Bubbles Burst: Dot Com, Then Housing, Then Credit Markets. Next Up: Health Care?
As a kid, when things seemed to be going the wrong way, my father always advised patience: "the pendulum may be off to one side now but as surely as time itself, it will swing back soon enough". It has been hard to watch the economy implode these past couple of weeks. (And, at the same time, I have been preoccupied trying to be an out of state care giver for an ailing mother.) For a brief interlude anyway, blogging about such dramatic turns of events seemed inappropriate. (Although the sudden expertise I have acquired in long term care could well be a source of new commentary soon.)
As the credit markets adjust to this crisis, doesn't it seem eerily obvious that what lies ahead for health care is similar to what we have just witnessed? Are warnings that unsustainable health care cost increases producing meaningful change? Or are many of the alarmists simply using the problem to advance an agenda? At $2.2 trillion and rising, one sector of the economy simply can not so dominate GDP. Medicare and Medicaid will implode. Local governments and businesses will perish under the weight of expensive promises that can not be kept.
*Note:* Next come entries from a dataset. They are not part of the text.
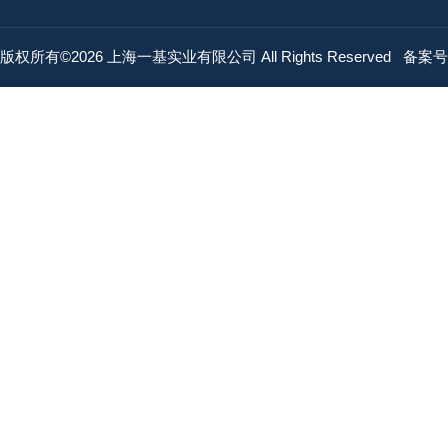
版权所有©2026 上海一基实业有限公司 All Rights Reserved
备案号：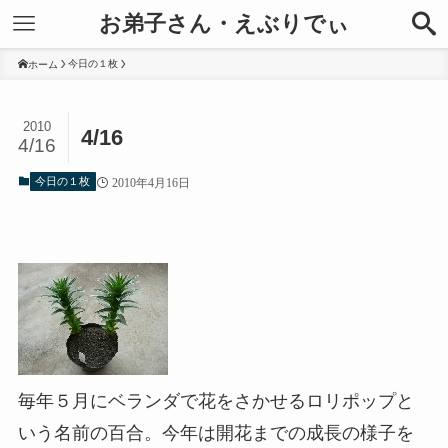
お弟子さん・えぶりでぃ
今日の１枚
ホーム
2010
4/16
4/16
今日の１枚
2010年4月16日
毎年５月にベランダで花をさかせるロリポップと
いう名前の百合。今年は開花までの成長の様子を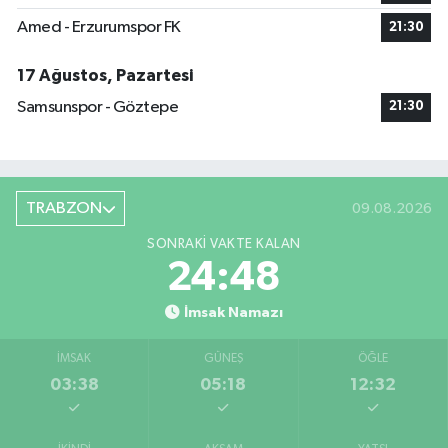
Amed - Erzurumspor FK
21:30
17 Ağustos, Pazartesi
Samsunspor - Göztepe
21:30
TRABZON
09.08.2026
SONRAKI VAKTE KALAN
24:47
İmsak Namazı
İMSAK
GÜNEŞ
ÖĞLE
03:38
05:18
12:32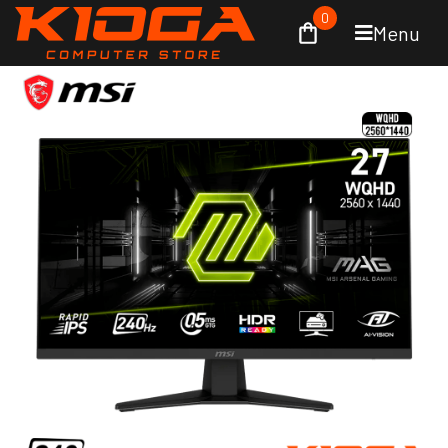
0
Menu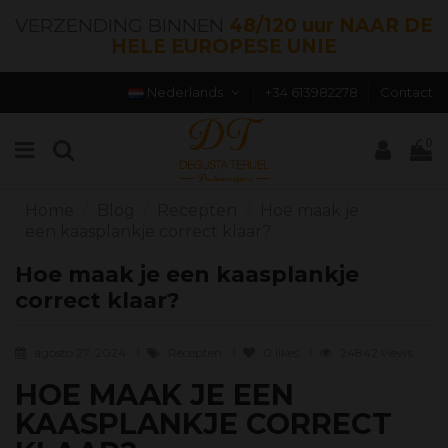
VERZENDING BINNEN
48/120 uur NAAR DE
HELE EUROPESE UNIE
Nederlands
+34 613982278
Contact
0
Home
Blog
Recepten
Hoe maak je
een kaasplankje correct klaar?
Hoe maak je een kaasplankje
correct klaar?
agosto 27, 2024
Recepten
0
likes
24842 views
HOE MAAK JE EEN
KAASPLANKJE CORRECT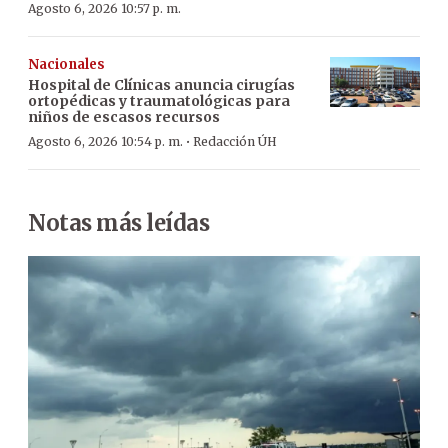
Agosto 6, 2026 10:57 p. m.
Nacionales
Hospital de Clínicas anuncia cirugías
ortopédicas y traumatológicas para
niños de escasos recursos
·
Agosto 6, 2026 10:54 p. m.
Redacción ÚH
Notas más leídas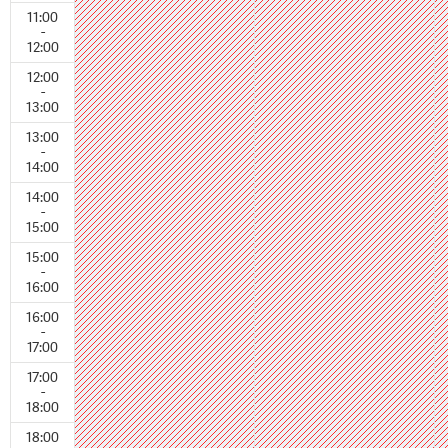
11:00
-
12:00
12:00
-
13:00
13:00
-
14:00
14:00
-
15:00
15:00
-
16:00
16:00
-
17:00
17:00
-
18:00
18:00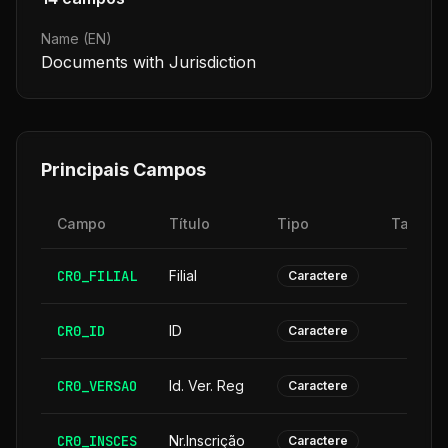
Name (EN)
Documents with Jurisdiction
Principais Campos
Campo
Título
Tipo
Tamanh
CR0_FILIAL
Filial
Caractere
CR0_ID
ID
Caractere
CR0_VERSAO
Id. Ver. Reg
Caractere
CR0_INSCES
Nr.Inscrição
Caractere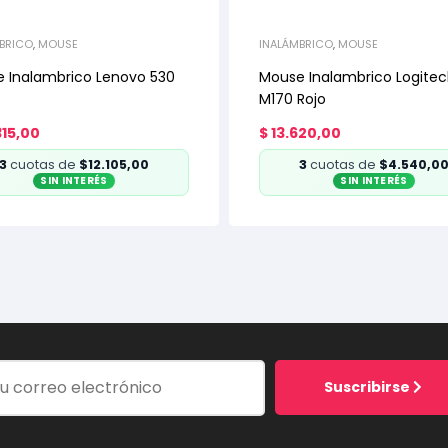
BRICO
,
MOUSE
INALÁMBRICO
,
MOUSE
 Inalambrico Lenovo 530
Mouse Inalambrico Logite
M170 Rojo
15,00
$
13.620,00
3
cuotas de
$12.105,00
3
cuotas de
$4.540,0
SIN INTERÉS
SIN INTERÉS
Suscribirse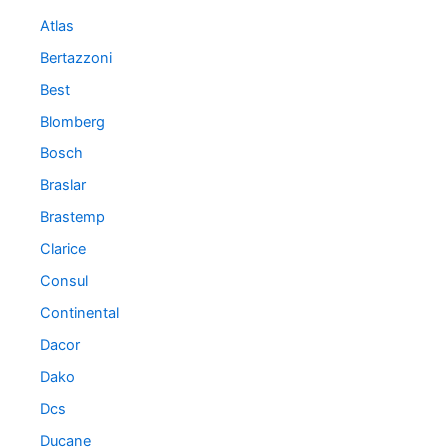
Atlas
Bertazzoni
Best
Blomberg
Bosch
Braslar
Brastemp
Clarice
Consul
Continental
Dacor
Dako
Dcs
Ducane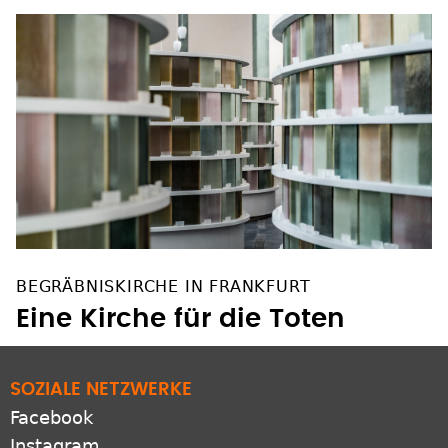
BEGRÄBNISKIRCHE IN FRANKFURT
Eine Kirche für die Toten
SOZIALE NETZWERKE
Facebook
Instagram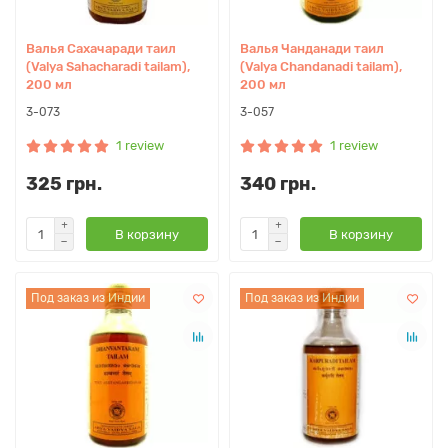
Валья Сахачаради таил
Валья Чанданади таил
(Valya Sahacharadi tailam),
(Valya Chandanadi tailam),
200 мл
200 мл
3-073
3-057
1 review
1 review
325 грн.
340 грн.
В корзину
В корзину
Под заказ из Индии
Под заказ из Индии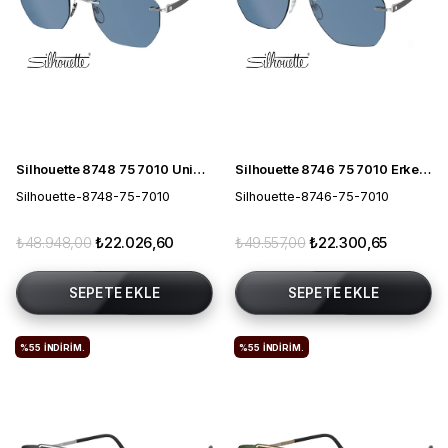
Silhouette 8748 75 7010 Unisex Güneş Gözlüğü
Silhouette 8746 75 7010 Erkek Güneş Gözlüğü
Silhouette-8748-75-7010
Silhouette-8746-75-7010
₺48.948,00
₺22.026,60
₺49.557,00
₺22.300,65
SEPETE EKLE
SEPETE EKLE
%55
İNDIRIM.
%55
İNDIRIM.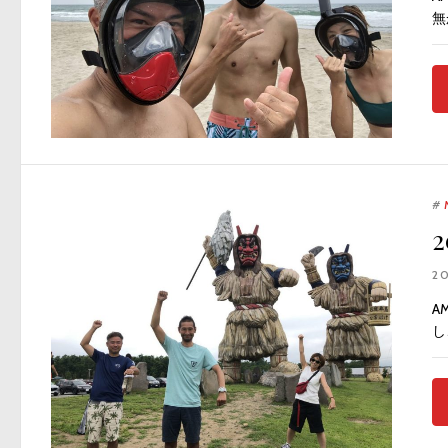
無
#
2
A
し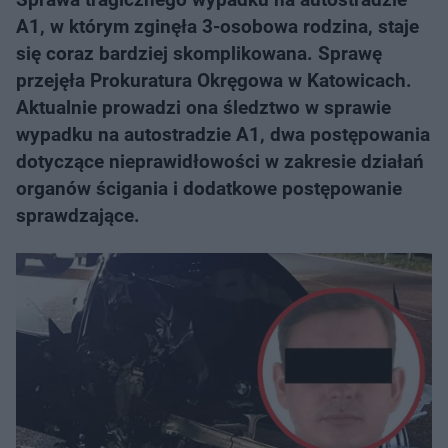
A1, w którym zginęła 3-osobowa rodzina, staje
się coraz bardziej skomplikowana. Sprawę
przejęła Prokuratura Okręgowa w Katowicach.
Aktualnie prowadzi ona śledztwo w sprawie
wypadku na autostradzie A1, dwa postępowania
dotyczące nieprawidłowości w zakresie działań
organów ścigania i dodatkowe postępowanie
sprawdzające.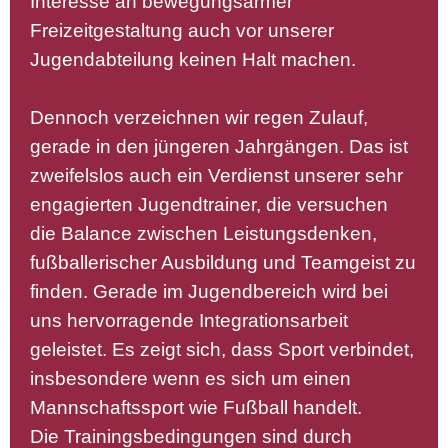
Interesse an bewegungsarmer
Freizeitgestaltung auch vor unserer
Jugendabteilung keinen Halt machen.
Dennoch verzeichnen wir regen Zulauf,
gerade in den jüngeren Jahrgängen. Das ist
zweifelslos auch ein Verdienst unserer sehr
engagierten Jugendtrainer, die versuchen
die Balance zwischen Leistungsdenken,
fußballerischer Ausbildung und Teamgeist zu
finden. Gerade im Jugendbereich wird bei
uns hervorragende Integrationsarbeit
geleistet. Es zeigt sich, dass Sport verbindet,
insbesondere wenn es sich um einen
Mannschaftssport wie Fußball handelt.
Die Trainingsbedingungen sind durch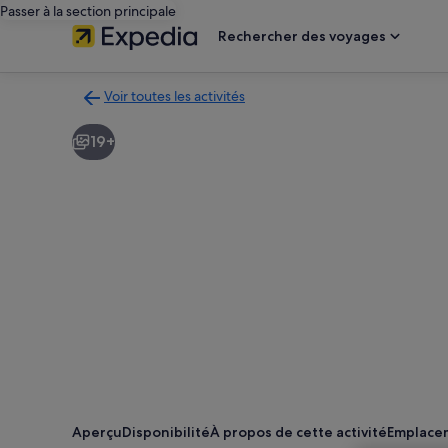
Passer à la section principale
Rechercher des voyages
Voir toutes les activités
Retour
à
19+
la
page
des
résultats
d’activités
Aperçu
Disponibilité
À propos de cette activité
Emplace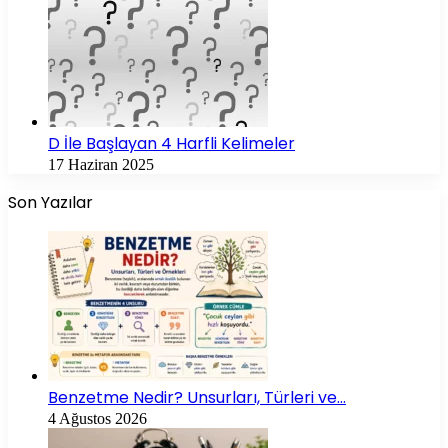
D İle Başlayan 4 Harfli Kelimeler
17 Haziran 2025
Son Yazılar
Benzetme Nedir? Unsurları, Türleri ve…
4 Ağustos 2026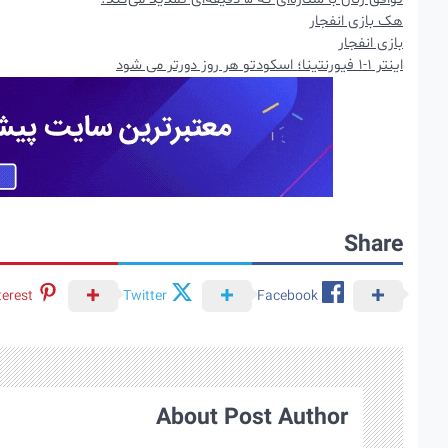
هک بازی انفجار
بازی انفجار
اینتر 1-1 فیورنتینا؛ اسکودتو هر روز دورتر می شود
Share
terest
Twitter
Facebook
About Post Author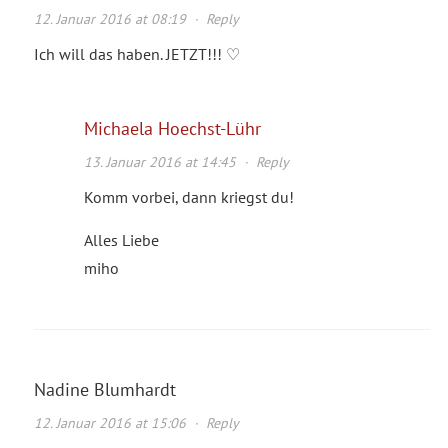
12. Januar 2016 at 08:19
·
Reply
Ich will das haben. JETZT!!! ♡
Michaela Hoechst-Lühr
13. Januar 2016 at 14:45
·
Reply
Komm vorbei, dann kriegst du!
Alles Liebe
miho
Nadine Blumhardt
12. Januar 2016 at 15:06
·
Reply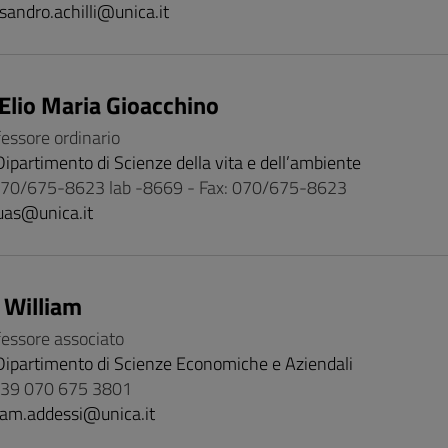
sandro.achilli@unica.it
Elio Maria Gioacchino
fessore ordinario
Dipartimento di Scienze della vita e dell’ambiente
 070/675-8623 lab -8669 - Fax: 070/675-8623
uas@unica.it
 William
fessore associato
Dipartimento di Scienze Economiche e Aziendali
 +39 070 675 3801
iam.addessi@unica.it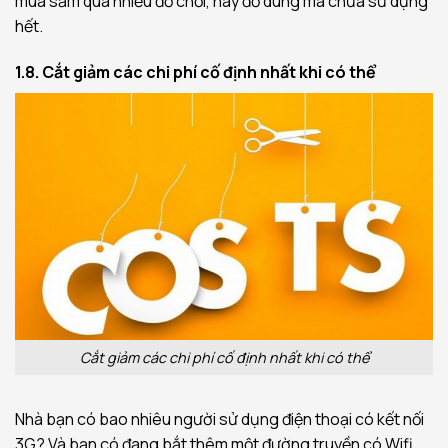
mua sắm quá nhiều đồ chơi, hay đồ dùng mà chưa sử dụng
hết.
1.8. Cắt giảm các chi phí cố định nhất khi có thể
Cắt giảm các chi phí cố định nhất khi có thể
Nhà bạn có bao nhiêu người sử dụng điện thoại có kết nối
3G? Và bạn có đang bắt thêm một đường truyền có Wifi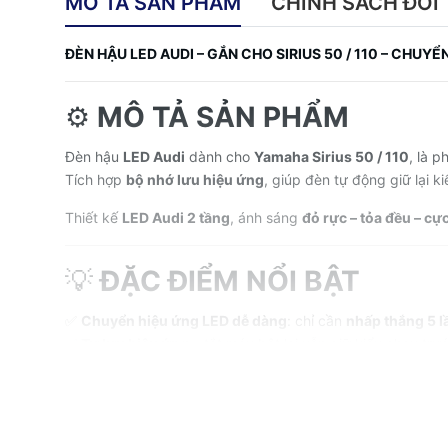
MÔ TẢ SẢN PHẨM
CHÍNH SÁCH ĐỔI 
ĐÈN HẬU LED AUDI – GẮN CHO SIRIUS 50 / 110 – CHU
⚙️
MÔ TẢ SẢN PHẨM
Đèn hậu
LED Audi
dành cho
Yamaha Sirius 50 / 110
, là p
Tích hợp
bộ nhớ lưu hiệu ứng
, giúp đèn tự động giữ lại k
Thiết kế
LED Audi 2 tầng
, ánh sáng
đỏ rực – tỏa đều – cực
💡
ĐẶC ĐIỂM NỔI BẬT
✅
Chuyển hiệu ứng LED dễ dàng
: chỉ cần
nhấp thắng 5 l
✅
Tự lưu hiệu ứng
– tắt máy bật lại vẫn giữ kiểu chạy trư
✅
LED Audi 2 tầng
– ánh sáng mạnh, rõ, cực kỳ thẩm mỹ
✅
Lắp vừa zin
cho Sirius 50 / Sirius 110 – không cần chế 
✅
Mạch điều khiển thông minh
, chống nước hoàn toàn
✅
Tuổi thọ LED cao
, tiêu thụ điện thấp, hoạt động ổn định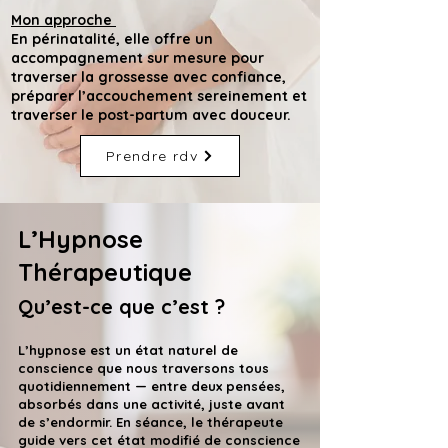
Mon approche
En périnatalité, elle offre un
accompagnement sur mesure pour
traverser la grossesse avec confiance,
préparer l’accouchement sereinement et
traverser le post-partum avec douceur.
Prendre rdv
L’Hypnose
Thérapeutique
Qu’est-ce que c’est ?
L’hypnose est un état naturel de
conscience que nous traversons tous
quotidiennement — entre deux pensées,
absorbés dans une activité, juste avant
de s’endormir. En séance, le thérapeute
guide vers cet état modifié de conscience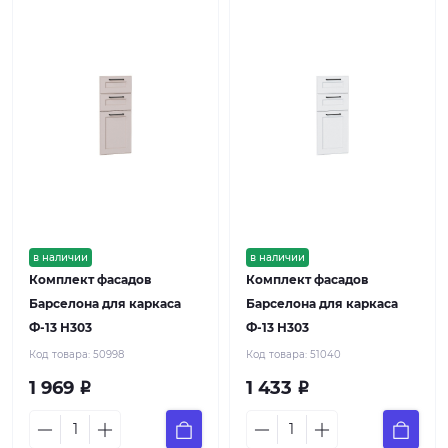
в наличии
в наличии
Комплект фасадов
Комплект фасадов
Барселона для каркаса
Барселона для каркаса
Ф-13 Н303
Ф-13 Н303
Код товара:
50998
Код товара:
51040
1 969
1 433
Р
Р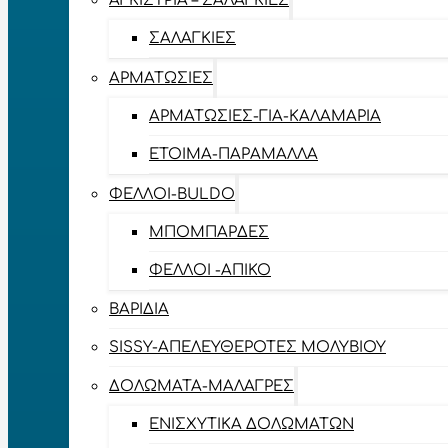
ΑΓΚΊΣΤΡΙΑ – ΣΑΛΑΓΚΙΈΣ
ΣΑΛΑΓΚΙΈΣ
ΑΡΜΑΤΩΣΙΈΣ
ΑΡΜΑΤΩΣΙΈΣ-ΓΙΑ-ΚΑΛΑΜΆΡΙΑ
ΈΤΟΙΜΑ-ΠΑΡΆΜΑΛΛΑ
ΦΕΛΛΟΊ-BULDO
ΜΠΟΜΠΆΡΔΕΣ
ΦΕΛΛΟΊ -ΑΠΊΚΟ
ΒΑΡΊΔΙΑ
SISSY-ΑΠΕΛΕΥΘΕΡΟΤΈΣ ΜΟΛΥΒΙΟΎ
ΔΟΛΏΜΑΤΑ-ΜΑΛΆΓΡΕΣ
ΕΝΙΣΧΥΤΙΚΆ ΔΟΛΩΜΆΤΩΝ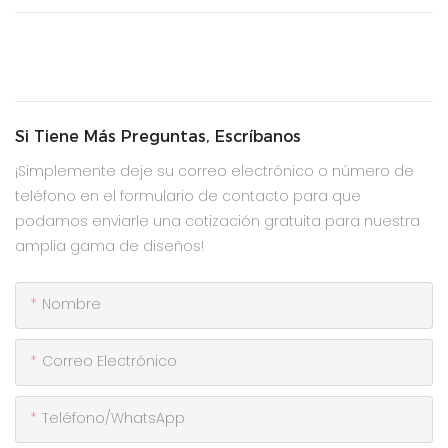
Si Tiene Más Preguntas, Escríbanos
¡Simplemente deje su correo electrónico o número de
teléfono en el formulario de contacto para que
podamos enviarle una cotización gratuita para nuestra
amplia gama de diseños!
Nombre
Correo Electrónico
Teléfono/WhatsApp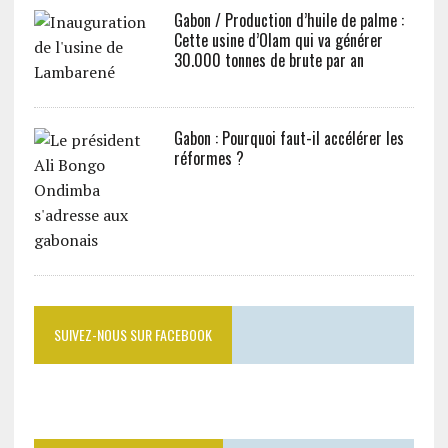
Gabon / Production d’huile de palme :
Cette usine d’Olam qui va générer
30.000 tonnes de brute par an
Gabon : Pourquoi faut-il accélérer les
réformes ?
SUIVEZ-NOUS SUR FACEBOOK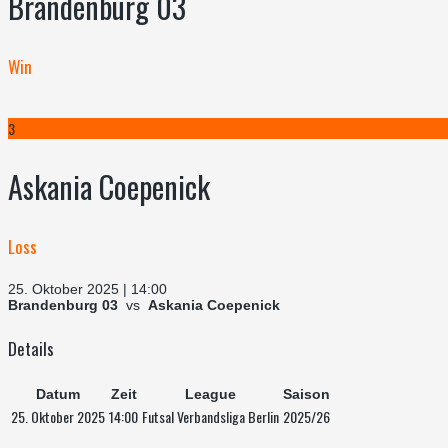
Brandenburg 03
Win
3
Askania Coepenick
Loss
25. Oktober 2025 | 14:00
Brandenburg 03
vs
Askania Coepenick
Details
Datum
Zeit
League
Saison
25. Oktober 2025
14:00
Futsal Verbandsliga Berlin
2025/26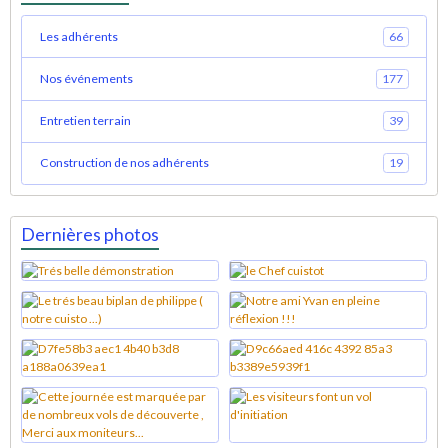
Les adhérents
66
Nos événements
177
Entretien terrain
39
Construction de nos adhérents
19
Dernières photos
When the out of control health care cost pendulum begins its swing back to sanity, will it be a violent swing as we just witnessed in the credit markets? Or will it be a more deliberate movement? Will government be the dominant force for change or will markets learn by this episode and preempt government control?
One thing is certain. All the campaign rhetoric about "lowering" health care costs is about to end. (Thanks goodness!) The time has come to explain HOW!
Labels: Legislation
As President & Owner of a successful health insurance brokerage in downtown Milwaukee - 

1 Comments:
Jon,
I believe that the housing bubble and the healthcare "mega bubble" are analogous.
In the case of housing, prices skyrocketed because loans were cheap and easy to get. Healthcare has been the same way- cheap and easy to get for people with insurance, government or commercial, so long as an employer was paying all or most of the premium. Consumers with low deductibles and no direct financial impact spend healthcare dollars freely. All of those free wheeling patients allow health systems to build pallaces to medicine in locations with attractive payer mixes, further increasing the public burden.
You are right, either we change something or the emmense costs will crush our economy, but there is a potential cure- CONSUMERISM. The problem is that consumerism can only work if patients are involved in the decision making process and that takes transperency.